*** GIVEN PASSAGE
Working around ubuntu server's most annoying /boot partition full

Ubuntu server editions (up to 12.04LTS) are mostly easy to take care of. With unattended security updates activated (as recommended by the installer) it is okay to focus on your own applications and to rely on the main system being okay.
Ubuntu frequently releases updated kernel images which are automatically installed. This works very well and old images are kept just in case the newly installed image fails.
Unfortunately older kernel images are kept indefinitely. This leads to the /boot partition slowly filling up. Additionally the default partioning (at least with a 100GB disk) provisions only ~230M for /boot. Thus in under a year /boot is filled which may cause the whole system to lock down (google for “ubuntu /boot partition full” and be shocked :)).
******
*** DATASET CONTENT
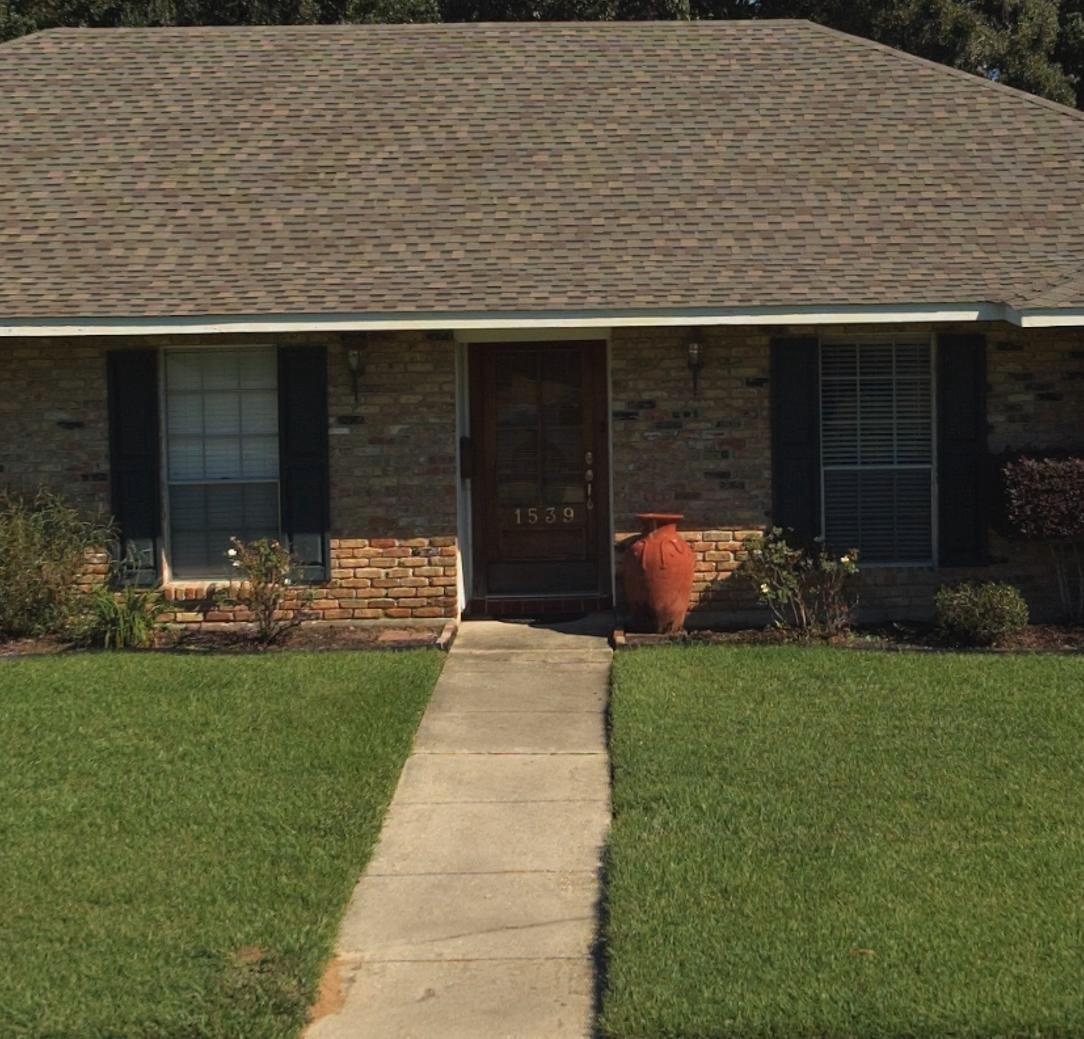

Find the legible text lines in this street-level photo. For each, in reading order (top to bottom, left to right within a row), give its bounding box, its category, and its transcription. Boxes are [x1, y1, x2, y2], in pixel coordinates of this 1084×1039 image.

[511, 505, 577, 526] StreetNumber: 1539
******
INSTRUCTION: Can you reproduce the Ubuntu /boot partition passage above word for word, from its title through its final sentence?

ANSWER TO THIS PROBLEM:
Working around ubuntu server's most annoying /boot partition full

Ubuntu server editions (up to 12.04LTS) are mostly easy to take care of. With unattended security updates activated (as recommended by the installer) it is okay to focus on your own applications and to rely on the main system being okay.
Ubuntu frequently releases updated kernel images which are automatically installed. This works very well and old images are kept just in case the newly installed image fails.
Unfortunately older kernel images are kept indefinitely. This leads to the /boot partition slowly filling up. Additionally the default partioning (at least with a 100GB disk) provisions only ~230M for /boot. Thus in under a year /boot is filled which may cause the whole system to lock down (google for “ubuntu /boot partition full” and be shocked :)).